Today it was pancake day and it was my birthday so I was left with the dilemma of deciding whether to cook pancakes or make a birthday cake. Or was it possible to combine the two?

I first contemplated this a couple of weeks ago and asked around a bit to see if anyone had ever tried to make a "cake" from pancakes. I was quickly presented with a few links to recipes on the internet and it was obvious that this in fact was not a new idea. It seemed quite common to stack pancakes up, interlayed with creamy stuff, often including chocolate.

I mulled these recipes over for a few days but wasn't sure. After all, what I (and the rest of my family) particularly like about pancake day are the crepe-type pancakes as opposed to American or Scotch-type pancakes, and, of course, the combination of lemon and sugar. I thought my family would be extremely disappointed if I deprived them of their annual pancake experience, so what to do...?

In the end, I found a Jamie Oliver recipe for pancake cake which used what seems to be a slightly thicker than normal crepe recipe, stacked up with chocolate, cream and hazelnuts. From this I took the pancake part of the recipe and then substituted in my dead easy lemon cheesecake filling. So I managed to maintain the traditional pancake texture and flavour.

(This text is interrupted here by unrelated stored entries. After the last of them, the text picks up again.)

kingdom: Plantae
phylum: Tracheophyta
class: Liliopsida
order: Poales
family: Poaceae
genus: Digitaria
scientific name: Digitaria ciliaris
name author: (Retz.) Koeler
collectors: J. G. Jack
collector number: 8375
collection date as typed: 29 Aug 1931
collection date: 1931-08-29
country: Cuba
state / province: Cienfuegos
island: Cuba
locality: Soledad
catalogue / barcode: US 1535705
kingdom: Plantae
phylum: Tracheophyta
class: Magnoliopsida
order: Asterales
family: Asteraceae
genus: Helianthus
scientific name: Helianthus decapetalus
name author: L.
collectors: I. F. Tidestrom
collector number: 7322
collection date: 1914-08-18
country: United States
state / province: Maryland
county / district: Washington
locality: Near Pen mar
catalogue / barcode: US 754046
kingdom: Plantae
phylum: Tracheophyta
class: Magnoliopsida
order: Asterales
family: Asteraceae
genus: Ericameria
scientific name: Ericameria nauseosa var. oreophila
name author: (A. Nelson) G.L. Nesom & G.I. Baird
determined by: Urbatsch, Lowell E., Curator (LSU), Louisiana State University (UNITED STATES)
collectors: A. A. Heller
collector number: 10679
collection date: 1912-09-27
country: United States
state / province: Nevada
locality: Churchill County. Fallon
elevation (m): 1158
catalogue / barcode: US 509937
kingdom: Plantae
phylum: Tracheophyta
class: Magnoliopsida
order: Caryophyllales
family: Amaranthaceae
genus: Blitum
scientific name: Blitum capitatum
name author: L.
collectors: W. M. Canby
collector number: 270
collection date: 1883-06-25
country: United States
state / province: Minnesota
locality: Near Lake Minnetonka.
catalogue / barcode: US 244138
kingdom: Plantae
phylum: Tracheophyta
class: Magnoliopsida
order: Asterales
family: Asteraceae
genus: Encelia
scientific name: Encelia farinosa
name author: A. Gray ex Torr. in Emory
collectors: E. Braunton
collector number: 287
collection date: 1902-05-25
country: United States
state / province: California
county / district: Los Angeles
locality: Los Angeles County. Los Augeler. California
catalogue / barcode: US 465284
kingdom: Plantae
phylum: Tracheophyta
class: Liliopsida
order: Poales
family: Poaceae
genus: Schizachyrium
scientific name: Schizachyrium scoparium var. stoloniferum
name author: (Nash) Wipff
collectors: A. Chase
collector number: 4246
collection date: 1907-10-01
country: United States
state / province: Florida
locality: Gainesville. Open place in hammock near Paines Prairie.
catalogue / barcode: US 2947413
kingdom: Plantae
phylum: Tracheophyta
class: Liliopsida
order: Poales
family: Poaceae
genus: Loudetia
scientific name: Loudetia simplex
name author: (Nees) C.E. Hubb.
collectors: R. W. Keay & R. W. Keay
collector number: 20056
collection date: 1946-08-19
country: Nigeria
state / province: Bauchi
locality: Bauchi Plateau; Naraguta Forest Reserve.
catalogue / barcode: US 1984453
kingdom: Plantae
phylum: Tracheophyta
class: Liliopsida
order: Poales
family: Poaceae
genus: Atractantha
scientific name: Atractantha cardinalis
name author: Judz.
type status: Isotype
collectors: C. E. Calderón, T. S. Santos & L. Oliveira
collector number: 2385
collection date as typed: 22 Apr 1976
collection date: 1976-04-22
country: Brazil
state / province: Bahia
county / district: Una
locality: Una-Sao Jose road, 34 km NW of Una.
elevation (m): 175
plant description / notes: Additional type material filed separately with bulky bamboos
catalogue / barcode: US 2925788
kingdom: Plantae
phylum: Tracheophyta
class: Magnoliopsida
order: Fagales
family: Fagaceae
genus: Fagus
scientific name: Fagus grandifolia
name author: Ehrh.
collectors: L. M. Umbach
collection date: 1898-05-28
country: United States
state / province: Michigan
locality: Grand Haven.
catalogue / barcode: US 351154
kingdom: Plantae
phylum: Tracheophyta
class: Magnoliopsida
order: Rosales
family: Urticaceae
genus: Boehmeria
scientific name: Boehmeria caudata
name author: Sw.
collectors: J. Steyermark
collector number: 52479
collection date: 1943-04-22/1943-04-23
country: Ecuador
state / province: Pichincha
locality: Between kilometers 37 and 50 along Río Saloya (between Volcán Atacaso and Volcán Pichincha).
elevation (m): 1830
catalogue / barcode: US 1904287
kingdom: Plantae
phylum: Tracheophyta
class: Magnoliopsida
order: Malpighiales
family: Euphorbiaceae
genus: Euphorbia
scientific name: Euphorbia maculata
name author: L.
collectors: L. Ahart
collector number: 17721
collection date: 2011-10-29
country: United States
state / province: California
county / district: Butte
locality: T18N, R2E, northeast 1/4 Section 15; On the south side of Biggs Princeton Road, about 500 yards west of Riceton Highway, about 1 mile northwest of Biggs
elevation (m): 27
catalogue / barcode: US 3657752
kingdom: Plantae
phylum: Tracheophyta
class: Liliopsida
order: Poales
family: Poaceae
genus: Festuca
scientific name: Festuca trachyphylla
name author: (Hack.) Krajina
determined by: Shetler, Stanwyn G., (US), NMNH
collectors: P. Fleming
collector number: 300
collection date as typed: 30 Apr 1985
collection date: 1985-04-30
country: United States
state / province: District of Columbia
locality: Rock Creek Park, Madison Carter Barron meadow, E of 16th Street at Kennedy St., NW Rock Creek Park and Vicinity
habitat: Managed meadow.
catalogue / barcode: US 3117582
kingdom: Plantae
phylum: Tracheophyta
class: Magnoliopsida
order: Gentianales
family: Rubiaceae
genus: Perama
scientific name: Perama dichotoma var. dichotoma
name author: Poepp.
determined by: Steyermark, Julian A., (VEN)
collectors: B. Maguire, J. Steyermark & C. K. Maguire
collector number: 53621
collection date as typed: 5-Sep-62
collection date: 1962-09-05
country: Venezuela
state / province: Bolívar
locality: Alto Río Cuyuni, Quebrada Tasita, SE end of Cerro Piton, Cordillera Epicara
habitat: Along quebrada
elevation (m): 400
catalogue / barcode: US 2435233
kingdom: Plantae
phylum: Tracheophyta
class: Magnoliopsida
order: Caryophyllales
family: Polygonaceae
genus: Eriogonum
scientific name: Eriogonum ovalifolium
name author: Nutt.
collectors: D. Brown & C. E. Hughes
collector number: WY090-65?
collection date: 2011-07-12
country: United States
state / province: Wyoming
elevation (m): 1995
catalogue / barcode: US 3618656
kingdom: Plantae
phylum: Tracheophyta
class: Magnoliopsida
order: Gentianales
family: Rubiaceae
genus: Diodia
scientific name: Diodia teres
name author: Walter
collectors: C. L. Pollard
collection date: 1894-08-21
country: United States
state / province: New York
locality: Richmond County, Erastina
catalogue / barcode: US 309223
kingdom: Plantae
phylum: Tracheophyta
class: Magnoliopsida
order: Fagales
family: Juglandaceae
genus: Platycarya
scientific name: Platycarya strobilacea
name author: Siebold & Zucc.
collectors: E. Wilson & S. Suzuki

After blowing out my birthday candles, I sliced the stack as you would any other cake and served them to my eager audience with a splash of single cream. My daughter commented that the crunchy texture of granulated sugar was missing so maybe a sprinkling of this when serving could be added but other than that it was the perfect fusion of birthday- and pan- cake.

Lemon Pancake Cake

375g self-raising flour
A pinch of salt
720ml milk
3 large eggs
A little oil for frying
500g mascarpone cheese
2 lemons
75g icing sugar
Orange & Lemon segment jelly decorations

Sift the flour and salt into a large bowl. Whisk the eggs and combine with the milk. Gradually mix the liquid into the flour until a batter forms. Heat the oil in a suitable frying pan - the pancakes should be 15-20cm in diameter. Add a ladle-full of batter to the pan and swirl around. Fry on one side for a couple of minutes then flip over the cook the other side. Cool on a wire rack and repeat until all the batter is used (should yield 12 pancakes). Next, put the cheese in bowl then add the grated zest and juice from the lemons and then the icing sugar and beat well until smooth. Now stack 8 of the pancakes up, spreading each one with lemon cheese mixture as you go. Finish with a coating the cheese mixture and decorate with the jellies. Cut into wedges to serve.